Le 33e Forum régional de l’Association des nations de l’Asie du Sud-Est (ASEAN), à Pasay, dans la région métropolitaine de Manille, n’a pas été un lieu où les États-Unis, la Russie et la Chine sont venus régler leurs différends. Il est plutôt devenu une enceinte où chacun a géré, simultanément, un défi stratégique distinct : Washington a cherché à préserver ses canaux diplomatiques avec Moscou sur l’Ukraine tout en rassurant ses alliés asiatiques dans le contexte de la guerre en Iran, tandis que Pékin a continué de faire valoir ses revendications maritimes en mer de Chine méridionale, malgré la montée des tensions régionales. L’agenda du secrétaire d’État Marco Rubio — détaillé dans l’avis de voyage officiel du département d’État américain — couvrait la Conférence post-ministérielle de l’ASEAN, la réunion des ministres des Affaires étrangères du Sommet de l’Asie de l’Est, ainsi que le Forum régional de l’ASEAN lui-même, ce qui souligne à quel point Washington a abordé ce rassemblement comme une campagne diplomatique unique plutôt que comme une série de rencontres distinctes.
La reprise de la guerre entre les États-Unis et l’Iran s’est imposée comme l’un des thèmes dominants du forum. Rubio a indiqué que les discussions, tout au long de la semaine, avaient porté sur l’évolution de la situation au Moyen-Orient, la guerre menée par la Russie contre l’Ukraine et la sécurité en mer de Chine méridionale, reflétant les inquiétudes de l’Asie du Sud-Est quant au fait que l’instabilité autour du détroit d’Ormuz et les attaques contre le transport maritime commercial pourraient perturber le commerce et les approvisionnements énergétiques dont dépendent de nombreuses économies régionales.
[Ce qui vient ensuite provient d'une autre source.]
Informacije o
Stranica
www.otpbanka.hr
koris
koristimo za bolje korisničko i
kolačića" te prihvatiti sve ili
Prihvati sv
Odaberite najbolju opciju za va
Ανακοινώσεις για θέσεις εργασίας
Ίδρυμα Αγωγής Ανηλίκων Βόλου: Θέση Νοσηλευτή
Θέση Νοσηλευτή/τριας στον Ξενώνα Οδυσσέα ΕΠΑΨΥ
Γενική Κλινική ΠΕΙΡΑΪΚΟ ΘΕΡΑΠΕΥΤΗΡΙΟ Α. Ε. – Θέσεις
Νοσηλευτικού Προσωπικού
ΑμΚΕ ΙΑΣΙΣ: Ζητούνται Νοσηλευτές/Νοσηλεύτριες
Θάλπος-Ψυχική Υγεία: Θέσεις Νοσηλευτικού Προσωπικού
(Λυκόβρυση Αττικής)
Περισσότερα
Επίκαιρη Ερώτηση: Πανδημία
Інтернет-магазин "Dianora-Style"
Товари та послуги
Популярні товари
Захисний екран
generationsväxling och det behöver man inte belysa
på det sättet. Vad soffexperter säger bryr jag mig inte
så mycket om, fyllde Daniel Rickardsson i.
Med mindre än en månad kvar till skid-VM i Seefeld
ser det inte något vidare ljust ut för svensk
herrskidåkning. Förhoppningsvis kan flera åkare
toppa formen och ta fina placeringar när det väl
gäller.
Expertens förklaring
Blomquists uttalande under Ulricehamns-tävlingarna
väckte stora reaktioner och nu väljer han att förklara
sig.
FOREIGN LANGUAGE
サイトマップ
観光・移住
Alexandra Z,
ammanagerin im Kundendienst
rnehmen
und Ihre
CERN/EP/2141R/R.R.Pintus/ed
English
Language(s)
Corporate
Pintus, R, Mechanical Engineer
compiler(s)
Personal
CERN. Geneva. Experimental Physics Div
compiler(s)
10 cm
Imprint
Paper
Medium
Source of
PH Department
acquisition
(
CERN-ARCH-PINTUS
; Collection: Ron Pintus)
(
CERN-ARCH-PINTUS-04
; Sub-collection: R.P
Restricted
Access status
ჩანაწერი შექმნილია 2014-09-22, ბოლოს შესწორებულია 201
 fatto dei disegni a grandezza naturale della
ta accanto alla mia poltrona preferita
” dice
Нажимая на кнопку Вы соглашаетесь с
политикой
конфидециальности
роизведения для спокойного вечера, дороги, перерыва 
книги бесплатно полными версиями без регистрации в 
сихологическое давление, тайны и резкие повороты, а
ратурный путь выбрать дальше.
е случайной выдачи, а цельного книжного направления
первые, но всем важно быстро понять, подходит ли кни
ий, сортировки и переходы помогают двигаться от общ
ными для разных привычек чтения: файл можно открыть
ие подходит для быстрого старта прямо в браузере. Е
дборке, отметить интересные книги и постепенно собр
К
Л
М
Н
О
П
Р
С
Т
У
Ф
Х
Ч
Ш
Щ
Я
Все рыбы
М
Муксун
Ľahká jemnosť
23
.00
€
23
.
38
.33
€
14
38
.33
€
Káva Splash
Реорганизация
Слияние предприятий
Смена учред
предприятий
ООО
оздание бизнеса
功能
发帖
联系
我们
La rencontre Rubio-Lavrov elle-même se comprend mieux comme un maintien du dialogue que comme le lancement de négociations. Les discussions ont duré environ 35 minutes, selon Reuters et l’Associated Press. Par la suite, le département d’État américain s’est borné à indiquer que les deux hommes avaient évoqué les relations bilatérales et « la nécessité de mettre fin à la guerre russo-ukrainienne », sans dévoiler de propositions concrètes. Ni Washington ni Moscou n’ont laissé entendre que cette rencontre avait produit une avancée diplomatique. Rubio a réaffirmé, avant les discussions, que les États-Unis et la Russie — les deux plus grandes puissances nucléaires du monde — devaient préserver des canaux de travail malgré de profonds désaccords sur l’Ukraine. La Russie, de son côté, a répété sa position de longue date, se disant ouverte à « une résolution politique et diplomatique », tout en poursuivant ses opérations militaires et en maintenant ses exigences de négociation existantes.
La mer de Chine méridionale a rappelé que les tensions régionales continuent de s’aggraver, même si l’attention mondiale s’est déplacée vers le Moyen-Orient. Le forum a suivi deux confrontations distinctes entre des navires chinois et philippins survenues la même semaine, dont un nouvel incident au canon à eau près du récif Scarborough, jeudi. Le ministre chinois des Affaires étrangères, Wang Yi, a mis en garde son homologue philippine, Theresa Lazaro, contre le fait de s’appuyer sur des puissances extérieures dans ce différend territorial. Certains analystes régionaux estiment que Pékin pourrait percevoir une marge de manœuvre accrue pour intensifier sa pression maritime, alors que l’attention diplomatique de Washington se trouve partagée entre le Moyen-Orient, l’Ukraine et l’Indo-Pacifique.
Aucun des trois principaux volets diplomatiques du forum n’a débouché sur une avancée. Ces rencontres illustrent plutôt une transformation plus large de la diplomatie internationale : des organisations régionales conçues à l’origine pour le dialogue entre États voisins deviennent de plus en plus des enceintes où les grandes puissances gèrent simultanément plusieurs crises mondiales. Plutôt que de séparer sécurité régionale et sécurité mondiale, l’ASEAN se retrouve désormais à la croisée des deux.